He also has a history of infuriating non-fans with his excesses, including a 1986 bit slurring the Rev. Martin Luther King Jr. that led to pickets outside Tracht's WWDC (101.1 FM) studios.

For the fantasies, and for the outrage, Tracht, 46, hs been paid as much as $1 million a year. But his syndicated show out of L.A. has had tough times of late, and he is heard only in Washington, Baltimore, Roanoke and Jacksonville, Fla.

So the offer of a return to a town that once worshiped his act seemed a gift from heaven.

"Frankly, I missed Washington," Tracht said yesterday. He never sold his house in Potomac, and he's so eager to get back to boating on the river and the Chesapeake that he agreed instantly to a deal that was cooked up only a week ago.

"When you whip out into that bay, you can get onto a place like Tilghman Island, where time stood still," "Grease" said, launching one of his ad-lib monologues.

By transferring Greaseman across the country, and shifting him down the D.C. dial, CBS is trying to create a platform for his eventual national success, revive its faltering classic rock station here, and amass a much larger cut of the local morning radio audience.

"It's strange when you've been in a competitive industry for so long, and suddenly you're working together with the stations you've been going up against all these years," WARW Program Directory Craig Ashwood said. To make room for Greaseman, WARW is moving its Harris in the Morning show to the 3-7 p.m. slot.
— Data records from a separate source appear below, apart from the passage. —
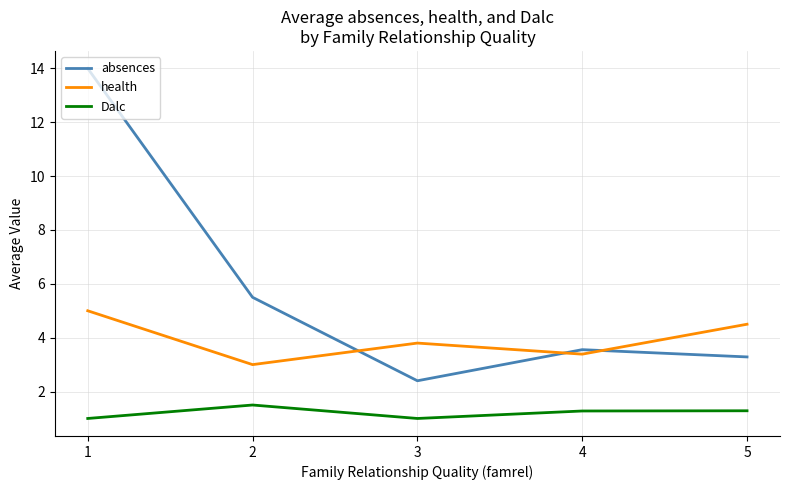

Which series has the largest total across all categories?

absences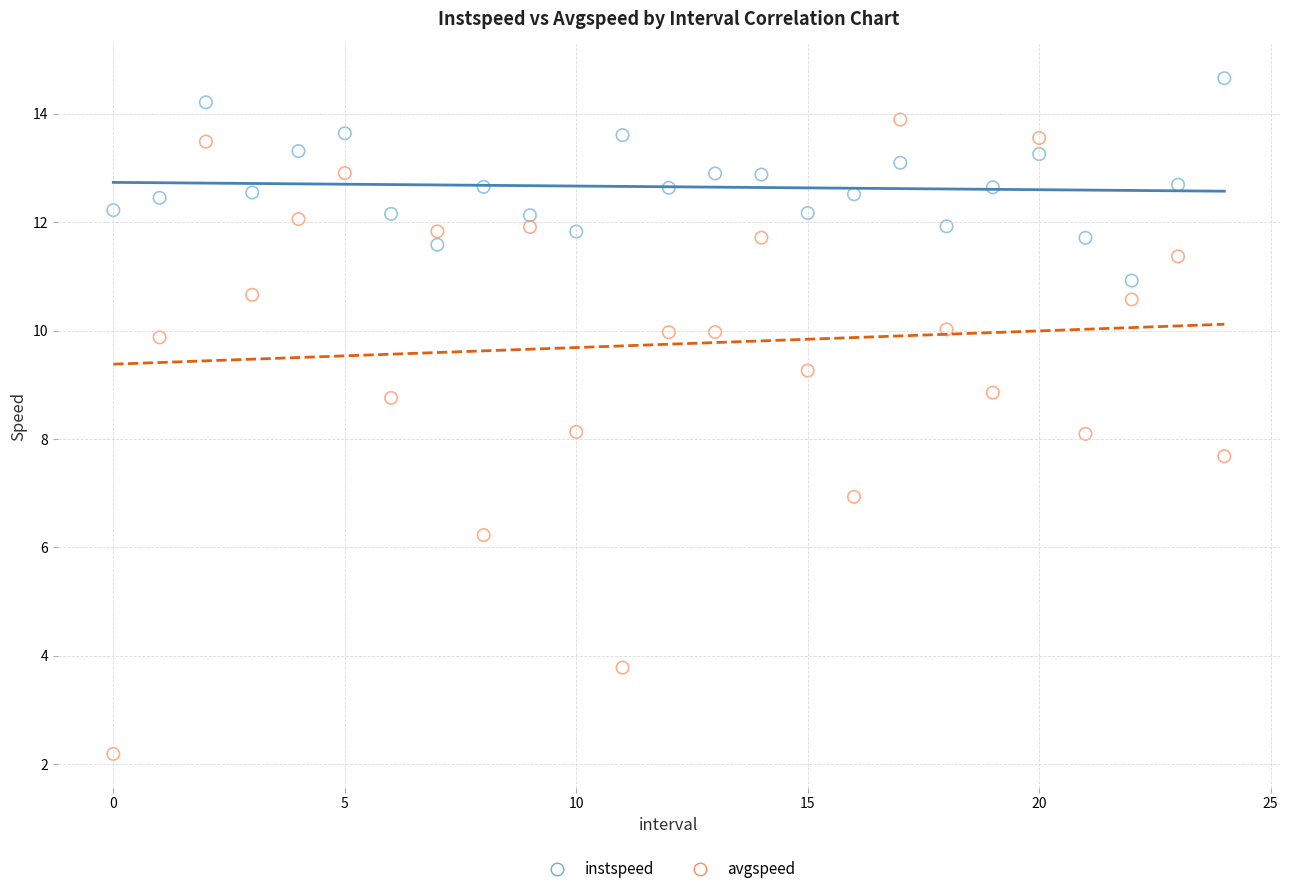

What are all the series names shown in the legend?

instspeed, avgspeed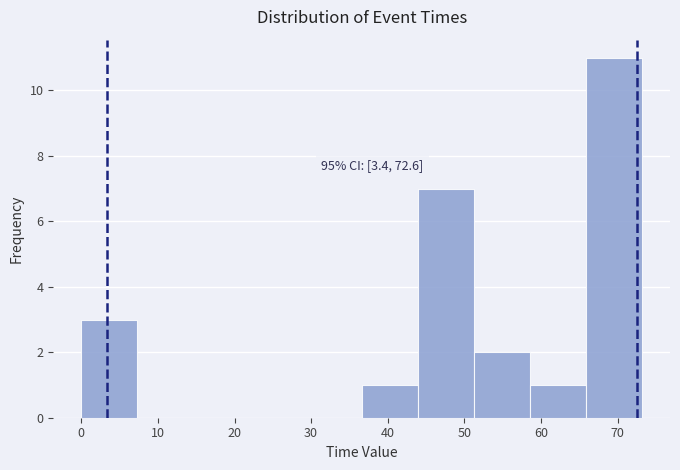

Over which range of the x-axis is the bar tallest?

66 to 73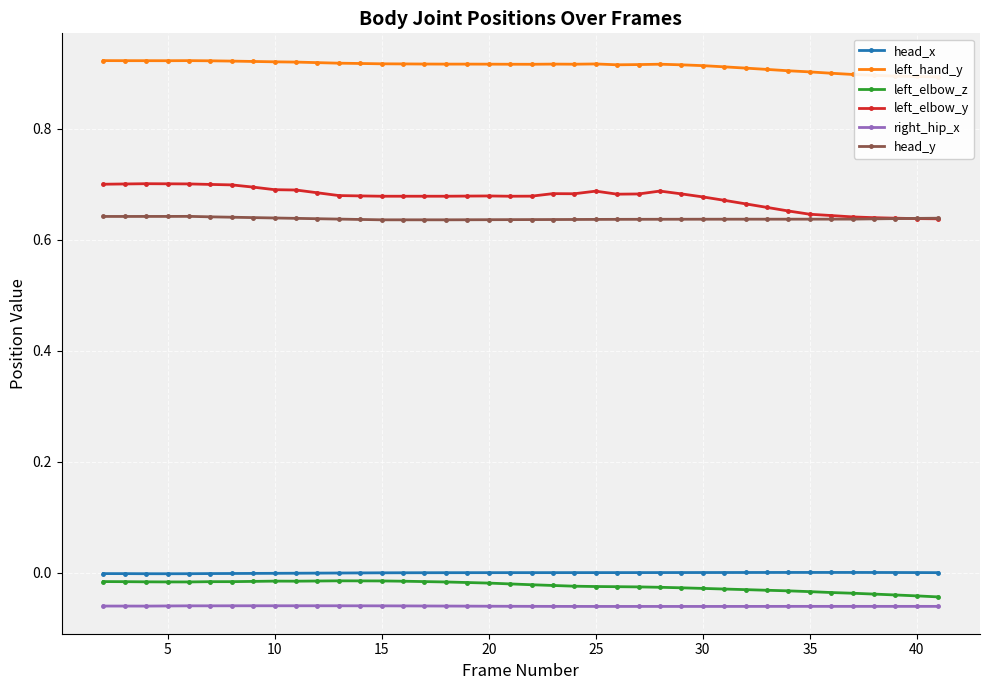

What is the value of the right_hip_x point at the 30th from the left?

-0.1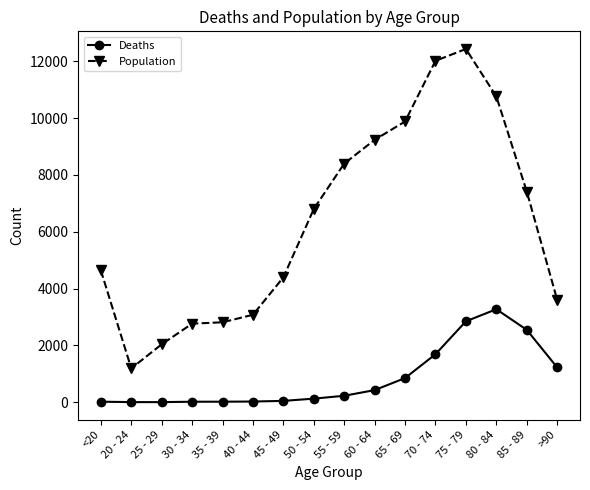

Which series has the largest total across all categories?

Population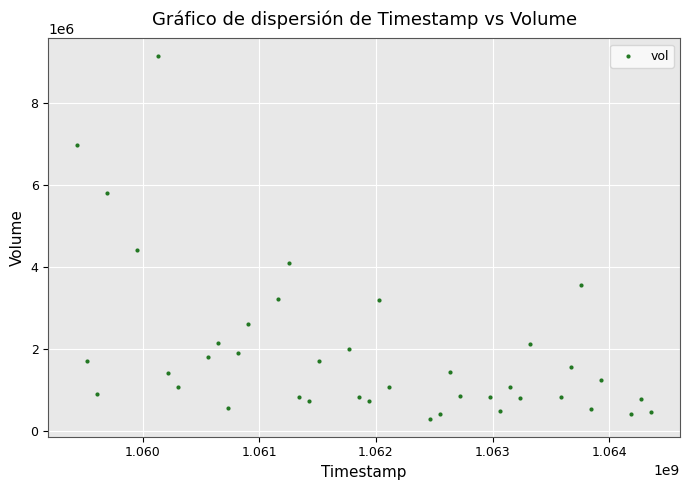

What Y value in the scatter plot is closest to 4723280?

4425920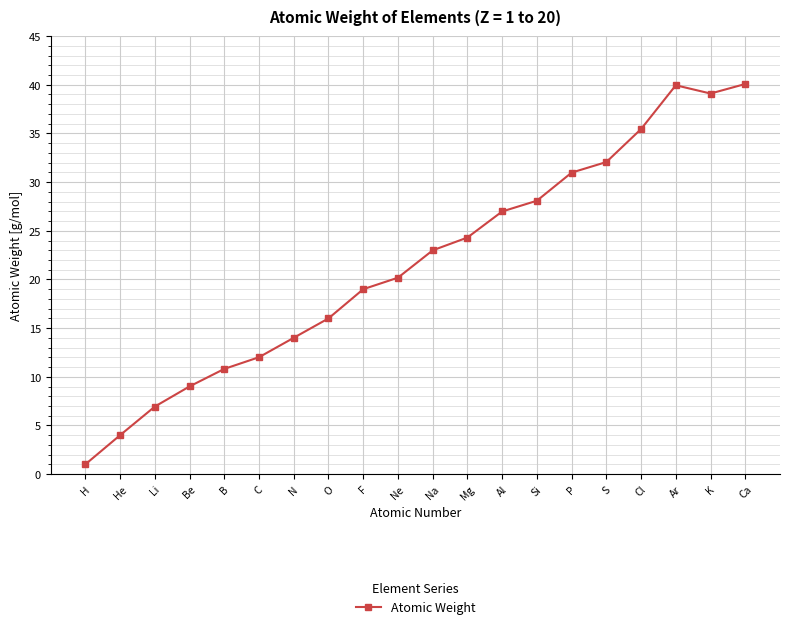

What is the minimum value shown in the chart?

1.0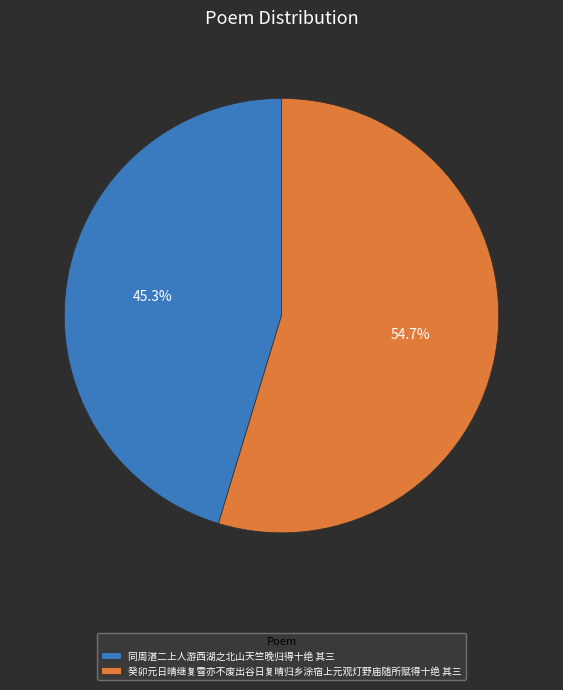

To the nearest percent, what portion does 同周湛二上人游西湖之北山天竺晚归得十绝 其三 represent?

45%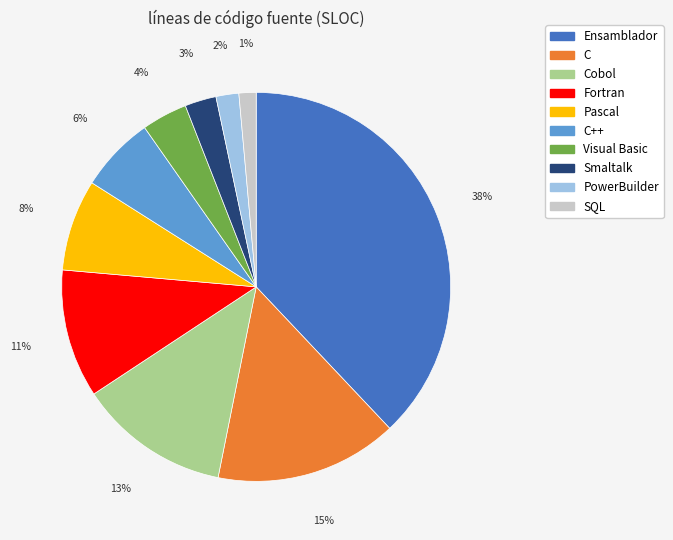

Does SQL account for over 50% of the chart?

No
WJFK Program Director Jeremy Coleman said he will announce plans to replace the evening Greaseman show before Monday. "I've been very supportive, giving up my nighttime show," Coleman said. "But as program director of WJFK, I have to say: Stern will kick his" posterior.

Greaseman's comic book-style theater of the mind fit well on WJFK, where the lineup of Stern, G. Gordon Liddy, and Don and Mike dominates the 18-34 male segment of the Washington Market. The WJFK audience is about 75 percent male, while WARW's much smaller audience is more mixed, about 60 percent male.

Tracht, who grew up in the Bronx, is a classic radio figure, a shy type who bursts to life behind a microphone. Like his longtime competitor, Stern, he was the guy who couldn't get the girl, the teenager painfully ashamed of his acne, his looks, his every molecule. And like Stern, he found liberation at a college radio station.

Both became morning men -- slobbering over the freedom to say "breast" and even "penis" on the air (though Greaseman has an elaborate system of euphemisms: "ta-tas" for the former and "hydraulics" for the latter) -- whose bad-boy routines changed the standards of commercial radio and tranfixed a generation of young men. It was Tracht who replaced Stern when he was fired from DC-101, the Washington rock station.

Tracht developed his Greaseman character -- a woodsman who blundered into the city, ate from Dumpsters and found work spinning records on the radio while squatting on the toilet -- at Ithaca College and at a Rochester, N.Y., station before landing at Washington's WRC-FM in 1973. He didn't last long, and he took his act around the country before returning here in 1982.

Tracht says his new show will be a local one, with plenty of bits about Washington -- an advantage he has over Stern, whose show is focused on his New York base.

Although WARW has been in the ratings cellar for years, Tracht says he's not worried. "The reason the station hasn't kicked in is maybe people want something more edgy in the morning," he says.

Executives at both WJFK and WARW concede that Tracht and Stern appeal to the same demographic, but they say the ratings over the years indicate they nonetheless have distinct audiences.

Which of the two naughty boys wins won't matter much to CBS's bottom line. As Tracht says, "The boss man, why, he owns all the horses in the race."